A coalition of confederate organizations quickly joined together to call for Banks' resignation, including the United Daughters of the Confederacy, the Sons of Confederate Veterans, and the United Confederate Veterans. Powerful figures in state government such as the Florida Board of Control, Governor Albert W. Gilchrist, and former legislator John Beard viewed Banks' removal as the only way to resolve the conflict. Banks submitted his resignation on March 9, one month after the article's publication. Albert Murphree, the University's president, initially refused to accept it, fearing more outrage. In April, the state Board of Control directed Murphree to process the resignation and Banks stepped down from his professorship.

The editorial board of The Independent defended Banks after his resignation and sharply criticized his detractors, writing that "not yet is it allowed for a man to express opinions of his own" in the South. Other public defenders of Banks included prominent Southern economist James W. Garner and Andrew Sledd.
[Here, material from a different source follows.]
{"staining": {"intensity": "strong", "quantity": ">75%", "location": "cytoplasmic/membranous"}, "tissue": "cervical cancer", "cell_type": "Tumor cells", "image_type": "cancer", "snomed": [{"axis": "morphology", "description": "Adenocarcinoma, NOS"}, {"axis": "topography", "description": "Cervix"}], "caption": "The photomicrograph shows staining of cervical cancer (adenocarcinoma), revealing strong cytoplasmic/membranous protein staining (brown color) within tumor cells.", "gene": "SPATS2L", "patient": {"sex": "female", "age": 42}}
== Later life and legacy ==
After resigning, Banks moved to Newnan, Georgia. Only a few months later, on November 21, 1911, he died from an unknown illness. Some of his contemporaries suspected that the stress placed on him as a result of his article's controversy contributed to his death. Later analyses of Banks' article and the episode as a whole have noted that Banks was not a progressive on issues of race and that even within the article, he explicitly opposed granting Black citizens the right to vote. Banks' papers are held by Emory University.